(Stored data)
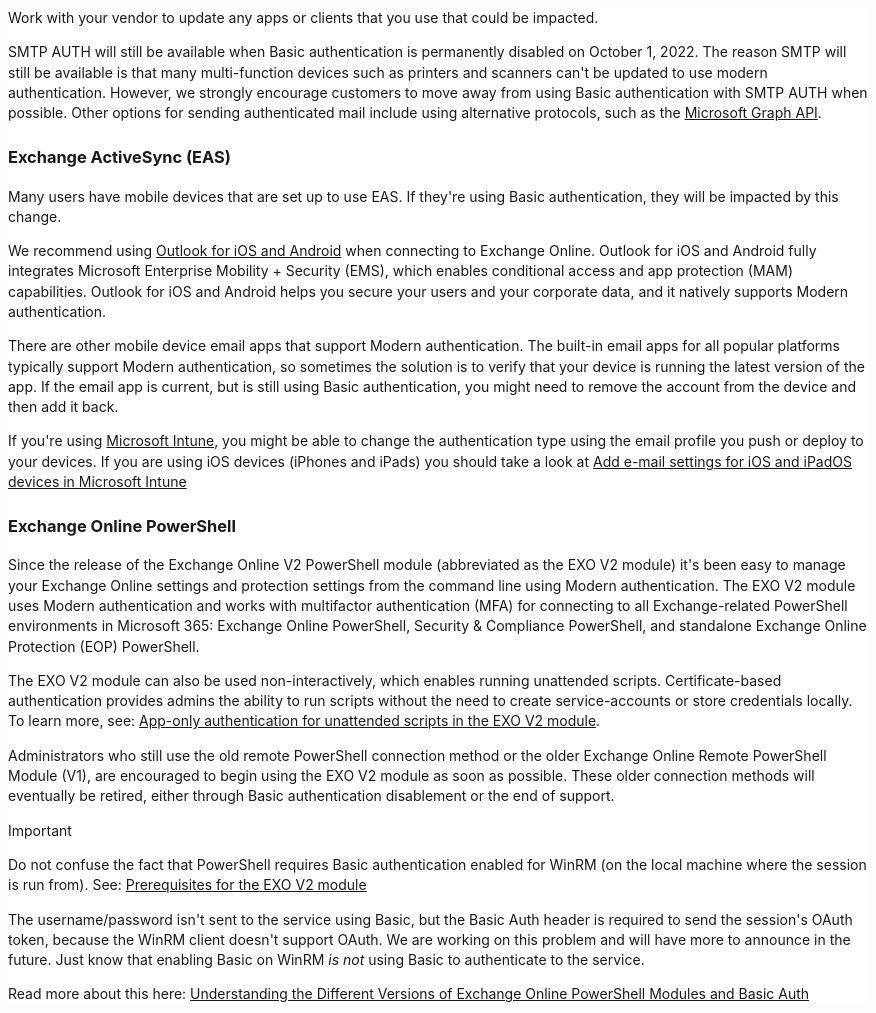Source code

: Work with your vendor to update any apps or clients that you use that could be impacted.

SMTP AUTH will still be available when Basic authentication is permanently disabled on October 1, 2022. The reason SMTP will still be available is that many multi-function devices such as printers and scanners can't be updated to use modern authentication. However, we strongly encourage customers to move away from using Basic authentication with SMTP AUTH when possible. Other options for sending authenticated mail include using alternative protocols, such as the [Microsoft Graph API](/graph/api/user-sendmail).

### Exchange ActiveSync (EAS)

Many users have mobile devices that are set up to use EAS. If they're using Basic authentication, they will be impacted by this change.

We recommend using [Outlook for iOS and Android](https://products.office.com/outlook-mobile-for-android-and-ios) when connecting to Exchange Online. Outlook for iOS and Android fully integrates Microsoft Enterprise Mobility + Security (EMS), which enables conditional access and app protection (MAM) capabilities. Outlook for iOS and Android helps you secure your users and your corporate data, and it natively supports Modern authentication.

There are other mobile device email apps that support Modern authentication. The built-in email apps for all popular platforms typically support Modern authentication, so sometimes the solution is to verify that your device is running the latest version of the app. If the email app is current, but is still using Basic authentication, you might need to remove the account from the device and then add it back.

If you're using [Microsoft Intune](/mem/intune/), you might be able to change the authentication type using the email profile you push or deploy to your devices. If you are using iOS devices (iPhones and iPads) you should take a look at [Add e-mail settings for iOS and iPadOS devices in Microsoft Intune](/mem/intune/configuration/email-settings-ios)

### Exchange Online PowerShell

Since the release of the Exchange Online V2 PowerShell module (abbreviated as the EXO V2 module) it's been easy to manage your Exchange Online settings and protection settings from the command line using Modern authentication. The EXO V2 module uses Modern authentication and works with multifactor authentication (MFA) for connecting to all Exchange-related PowerShell environments in Microsoft 365: Exchange Online PowerShell, Security & Compliance PowerShell, and standalone Exchange Online Protection (EOP) PowerShell.

The EXO V2 module can also be used non-interactively, which enables running unattended scripts. Certificate-based authentication provides admins the ability to run scripts without the need to create service-accounts or store credentials locally. To learn more, see: [App-only authentication for unattended scripts in the EXO V2 module](/powershell/exchange/app-only-auth-powershell-v2).

Administrators who still use the old remote PowerShell connection method or the older Exchange Online Remote PowerShell Module (V1), are encouraged to begin using the EXO V2 module as soon as possible. These older connection methods will eventually be retired, either through Basic authentication disablement or the end of support.

> [!IMPORTANT]
> Do not confuse the fact that PowerShell requires Basic authentication enabled for WinRM (on the local machine where the session is run from). See: [Prerequisites for the EXO V2 module](/powershell/exchange/exchange-online-powershell-v2#prerequisites-for-the-exo-v2-module)
>
> The username/password isn't sent to the service using Basic, but the Basic Auth header is required to send the session's OAuth token, because the WinRM client doesn't support OAuth. We are working on this problem and will have more to announce in the future. Just know that enabling Basic on WinRM *is not* using Basic to authenticate to the service.
>
> Read more about this here: [Understanding the Different Versions of Exchange Online PowerShell Modules and Basic Auth](https://techcommunity.microsoft.com/t5/exchange-team-blog/understanding-the-different-versions-of-exchange-online/ba-p/3394487)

• _Requirement_:
Starting from the data above, filter for lines with "impacted" and copy each one.

• _Answer below_:
: Work with your vendor to update any apps or clients that you use that could be impacted.
Many users have mobile devices that are set up to use EAS. If they're using Basic authentication, they will be impacted by this change.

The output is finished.